La parte visitata da me è stata costruita nel XIV secolo ed è stata restaurata durante la dinastia Ming nel 1567-1570: è una delle zone meglio conservate. È lunga 5 km, alta 7 metri e larga 5. Ha 31 Torri di guardia: ogni torre, a distanza di 500 metri, serviva per scagliare frecce al nemico. Ogni forte era un punto di accesso ma anche una zona impenetrabile e sorvegliata. Si potrebbe andare fino alla zona successiva, Simatai, a piedi in circa 4 ore.
Kapuscinski: muri per dividere
Nonostante la sua magnificenza e bellezza attuale, come oggi la muraglia ci appare, è fondamentale ricordare che è un muro: di difesa, di contenzione, di divisione: noi e loro, l’altro. “Il muro – dice Kapuscinski – diventa così scudo e trappola, riparo e gabbia. Il lato peggiore del muro è quello di sviluppare in alcune persone un atteggiamento da difensore del muro, di creare una mentalità per la quale il mondo è attraversato da un muro che lo divide di dentro e fuori: fuori ci sono i cattivi e gli inferiori, dentro i buoni e i superiori”.
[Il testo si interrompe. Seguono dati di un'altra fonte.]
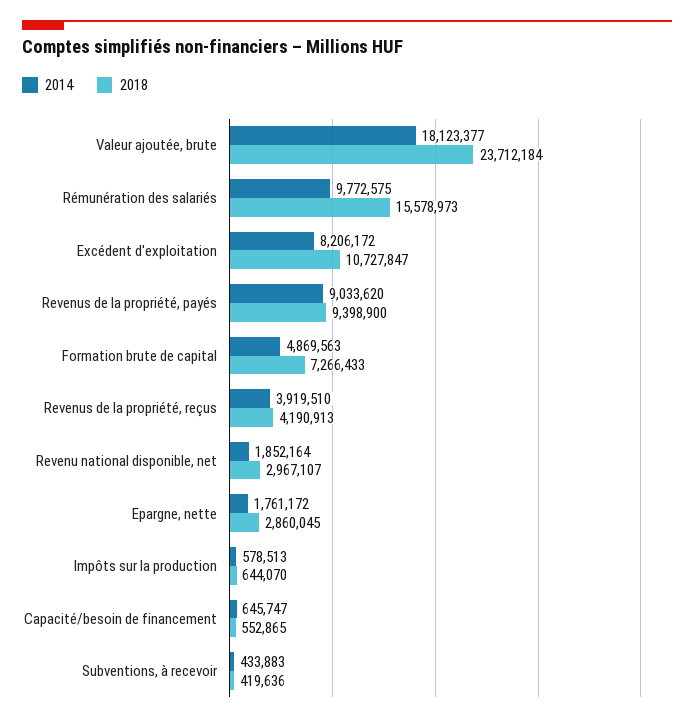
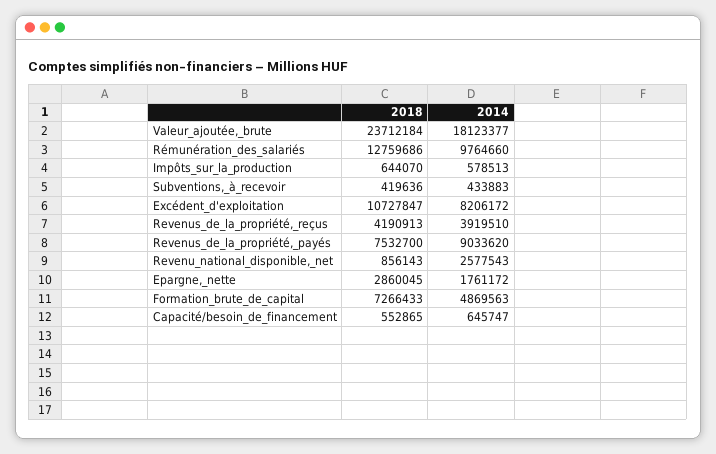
  {
    "2014": {
      "Valeur ajoutée, brute": 18123377,
-     "Rémunération des salariés": 9772575,
+     "Rémunération des salariés": 9764660,
      "Excédent d'exploitation": 8206172,
      "Revenus de la propriété, payés": 9033620,
      "Formation brute de capital": 4869563,
      "Revenus de la propriété, reçus": 3919510,
-     "Revenu national disponible, net": 1852164,
+     "Revenu national disponible, net": 2577543,
      "Epargne, nette": 1761172,
      "Impôts sur la production": 578513,
      "Capacité/besoin de financement": 645747,
      "Subventions, à recevoir": 433883
    },
    "2018": {
      "Valeur ajoutée, brute": 23712184,
-     "Rémunération des salariés": 15578973,
+     "Rémunération des salariés": 12759686,
      "Excédent d'exploitation": 10727847,
-     "Revenus de la propriété, payés": 9398900,
+     "Revenus de la propriété, payés": 7532700,
      "Formation brute de capital": 7266433,
      "Revenus de la propriété, reçus": 4190913,
-     "Revenu national disponible, net": 2967107,
+     "Revenu national disponible, net": 856143,
      "Epargne, nette": 2860045,
      "Impôts sur la production": 644070,
      "Capacité/besoin de financement": 552865,
      "Subventions, à recevoir": 419636
    }
  }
Anche la grande muraglia, ovviamente, è un continuo vedere, assorbire, un continuo cercare e camminare e proseguire senza quasi fine. Ricordo bene la sensazione, sempre simile a smarrimento, infinitezza. Quella consapevolezza di essere minuscoli e che nulla sia determinante, in fondo: nemmeno quale muraglia scegliamo di visitare, per quanto a lungo ci camminiamo e cosa davvero vediamo o facciamo. Ho lasciato correre: ho camminato un po’, ho scattato foto, ho raccolto con gli occhi – come fossero reti da pesca – quanto più possibile: le salite, le discese, i gradoni, i pochi incontri che valgono un saluto tra sconosciuti, come se fossimo – e lo siamo di fatto – in montagna. il verde rigoglioso nonostante fosse agosto, la visuale d’insieme nei punti più alti: a nord i territori della “Mongolia Interna”, sul lato a sud della muraglia: la Cina. Senza obiettivi, senza mete da raggiungere e senza la brama di voler vedere tutto o troppo.
Il mio viaggio era finito: sarebbe finito al Lama Temple agitando incensi. Anzi ancora dopo, litigando con un addetto alla metropolitana, che cercava di spiegarmi qualcosa che io non capivo, mentre lui non capiva la mia domanda. Era solo un ragazzo gentile che voleva aiutarmi, che mi ha messo ansia, contro il quale ho alzato la voce proprio mentre andavo all’aeroporto. Mi fa male ancora oggi, quella discussione.
Una metafora del muro, a dirla con Kapuscinski.